The Light
From this photoshoot I was able to encounter the sunset in my corner of the room, which is my studio. The season was gradually starting to wear spring and the sun was becoming longer and brighter. As usual I was on my 5th photoshoot, and the sunlight was definitely a surprise that I did not expect. I remember the light was so soft but bright, touching the side of my face slowly, almost if it was shy to intrude my shoot. But I welcomed with both my arms open and moved my position according to where the sun was moving. The streak on my eye gave me a haze as if the world was full of fog of light; in the beginning I was not sure how to deal with such direct light but I’ve always wanted to photograph with direct sunset sunlight which I put all my focus on that last few minutes. I loved the warmth of the light lingering on my cheek, shoulder and neck, and I knew this photoshoot was going to shift in plane because of this touch. Ever since the next photoshoots I waited for the light and moved accordingly, like a light catcher.
The Life
It wasn’t until recent where I seriously started to think about light in my photography; for the longest time it felt like I have been chasing it with such a distance. I always photographed where the light is without any artificial light as possible, my first ever photoshoots were outdoors in the daylight. The natural attraction always mean something and makes me reflect; growing up my teenage period in Korea, the room that I had with mom had one window. Probably big as three letter size papers. Nevertheless of day and night, the room was dark. Those times were the times when I felt most unstable and insecure, which the room felt darker and darker. Then I moved to Oklahoma, and all I could find was fields with open space to hug so much sunlight. I ran around our backyard, in Glenpool, with my puppy with my camera to investigate wild flowers. Because I know the darkness in terms of physical and mental, I know how light is inevitable in my life. Time passed and I still strive to find the right amount of light that reflects the soul. Because light is the life, we try to naturally go closer, sometimes draw further out because of the bareness, but eventually go closer again.

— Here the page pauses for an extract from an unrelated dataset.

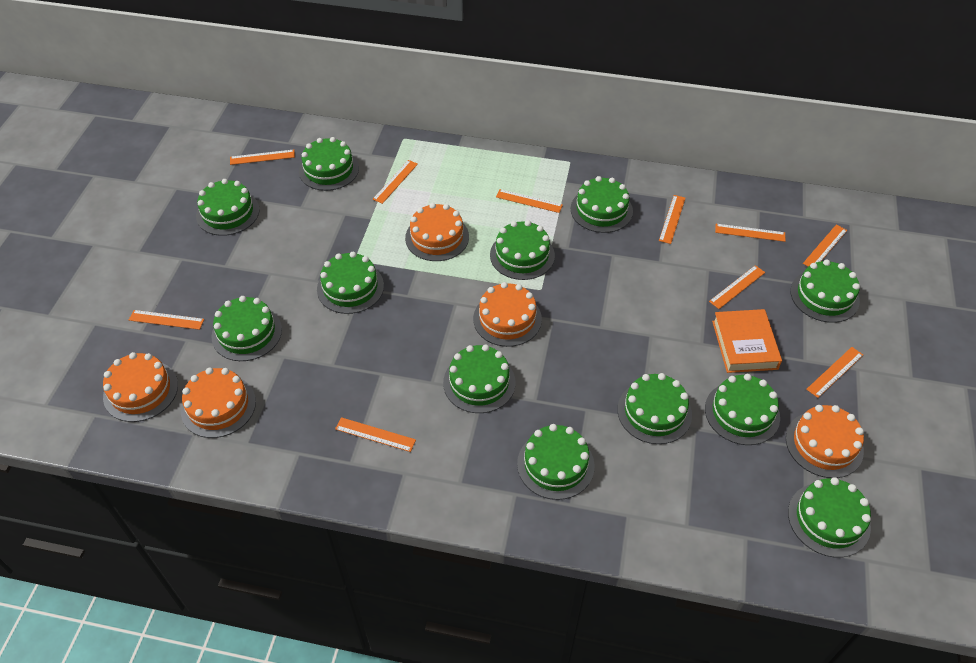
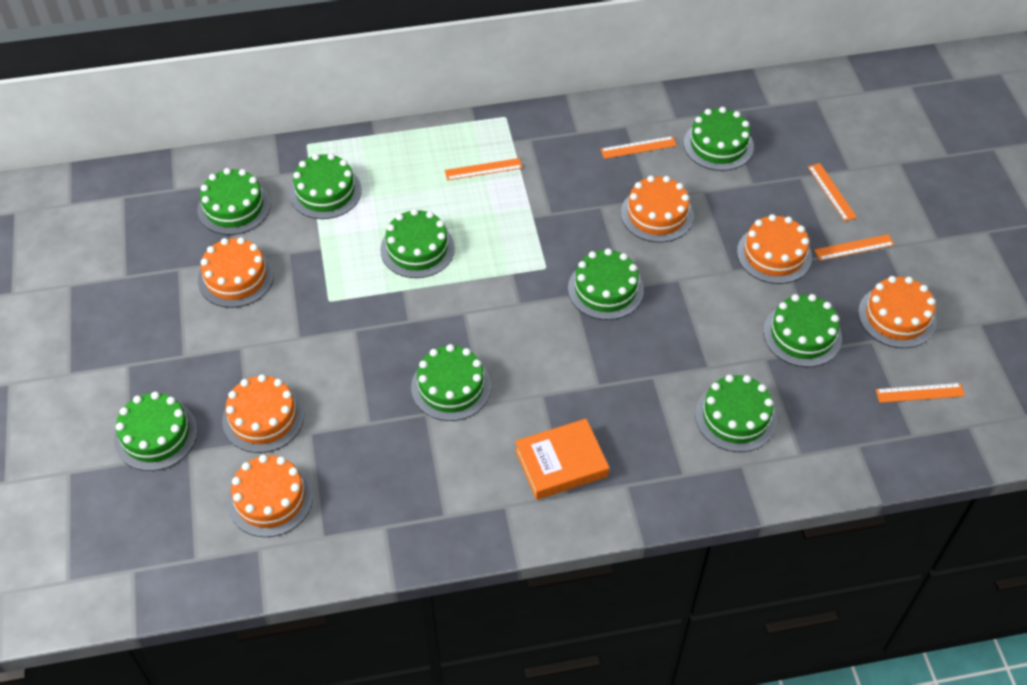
green cake: 12 -> 9
orange cake: 5 -> 6
orange ruler: 10 -> 5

I thought this dress was perfect for absorbing the warm light of the day, also the liveliness of the color palette matched the plants to replicate the garden that is always in my dreams. Maybe because of that attraction to the light, I do not carry barely any black or gray clothing in my closet. I believe what is dark in my head and soul is enough to carry in life, not necessary in clothes (laugh). The sunlight was in my room for a very long time. My room felt like a yellow fog. I thought I heard birds singing. Patches of life were sitting on my curtains, chair, carpet, and in the air.
There was true light
I had been told several times that my photographs are warm. Also it has a certain haziness. Recently I am trying to enhance that, through film, prism, double layouts, and color scheming. I believe we need more light in our lives. Life has the true words, and the true words indicates the savior that gives us life. We reject and decline the savior part because it is unseen, but it is the only way to life. We always want life, but not the savior. But the light that we see everyday for granted, is echoing the truth of the light. The light is in your bedroom, kitchen, balcony, whispering the true life that you are looking for. True light. And the light catcher. It’s just a beginning of all.